Ümit Aksoy bir yol kitabı yazmış. Türkiye'nin 90'larından 2000'lerine doğru otostop yapa yapa ilerlemiş. Mahalle hayatından, metropolde yaşamaya, siyasete, müziğe, sevmeye, yolda olmaya dair bir 'Türkiye'nin Ruhu' portresi çizmiş. Atay demiş, Müslüm demiş, Turgut Uyar demiş. Ve daha bir çok şey daha.
Uyurkulak, Menteş'le iddiaya girip "ben de senin üslubuna benzer bir kitap yazabilirim" demiş gibi bir roman yazmış. Zekiceliğine zerre lafım yok, hatta son bölümü çok beğendim, ama okurken arada bir kendime "bir tol vardı, bir tol yine var" diye hatırlattığımı da inkâr edemem. İlk fırsatta Tol'u yeniden okumalıyım.

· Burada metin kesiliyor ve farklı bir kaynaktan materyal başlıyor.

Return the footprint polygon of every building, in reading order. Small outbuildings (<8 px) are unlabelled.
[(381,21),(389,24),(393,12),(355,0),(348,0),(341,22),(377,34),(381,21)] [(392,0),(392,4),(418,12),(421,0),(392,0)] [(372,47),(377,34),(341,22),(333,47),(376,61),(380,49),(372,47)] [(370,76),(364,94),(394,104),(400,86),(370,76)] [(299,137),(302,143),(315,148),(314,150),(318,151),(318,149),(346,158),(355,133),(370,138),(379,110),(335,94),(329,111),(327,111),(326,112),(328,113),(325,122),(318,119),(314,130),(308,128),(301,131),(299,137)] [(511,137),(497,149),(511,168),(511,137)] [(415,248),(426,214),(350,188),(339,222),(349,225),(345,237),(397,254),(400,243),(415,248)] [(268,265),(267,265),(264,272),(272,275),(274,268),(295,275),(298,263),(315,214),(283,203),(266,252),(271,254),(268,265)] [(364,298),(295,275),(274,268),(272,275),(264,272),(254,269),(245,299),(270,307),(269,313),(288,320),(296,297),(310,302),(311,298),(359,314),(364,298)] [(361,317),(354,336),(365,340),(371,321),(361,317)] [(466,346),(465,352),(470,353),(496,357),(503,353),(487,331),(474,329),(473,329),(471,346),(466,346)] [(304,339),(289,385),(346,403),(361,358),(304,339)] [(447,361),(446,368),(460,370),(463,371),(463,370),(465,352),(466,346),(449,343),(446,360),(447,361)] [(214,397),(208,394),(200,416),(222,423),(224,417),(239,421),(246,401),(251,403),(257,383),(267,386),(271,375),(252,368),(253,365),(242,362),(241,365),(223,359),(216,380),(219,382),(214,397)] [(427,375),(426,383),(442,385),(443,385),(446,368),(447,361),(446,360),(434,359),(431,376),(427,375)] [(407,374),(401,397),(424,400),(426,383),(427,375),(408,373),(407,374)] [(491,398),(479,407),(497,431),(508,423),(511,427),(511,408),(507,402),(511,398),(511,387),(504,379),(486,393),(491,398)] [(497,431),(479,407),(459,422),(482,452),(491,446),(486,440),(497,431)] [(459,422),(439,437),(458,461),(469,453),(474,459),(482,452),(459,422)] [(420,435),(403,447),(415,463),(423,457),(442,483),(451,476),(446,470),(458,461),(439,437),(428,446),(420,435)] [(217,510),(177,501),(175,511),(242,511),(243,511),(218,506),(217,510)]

Kısa ve uzun hikâyeler, şiirler, deneysel metinler, Borges'ler, Dostoyevski'ler, Kafka'lar, Edith Piaf'lar, Şeyh Galip'ler... Hepsi bir kitapta toplanmış, çılgın bir çığlıkla raks etmekteler. Öyle bir kitap. Çabucak bitti, keşke bitmeseydi.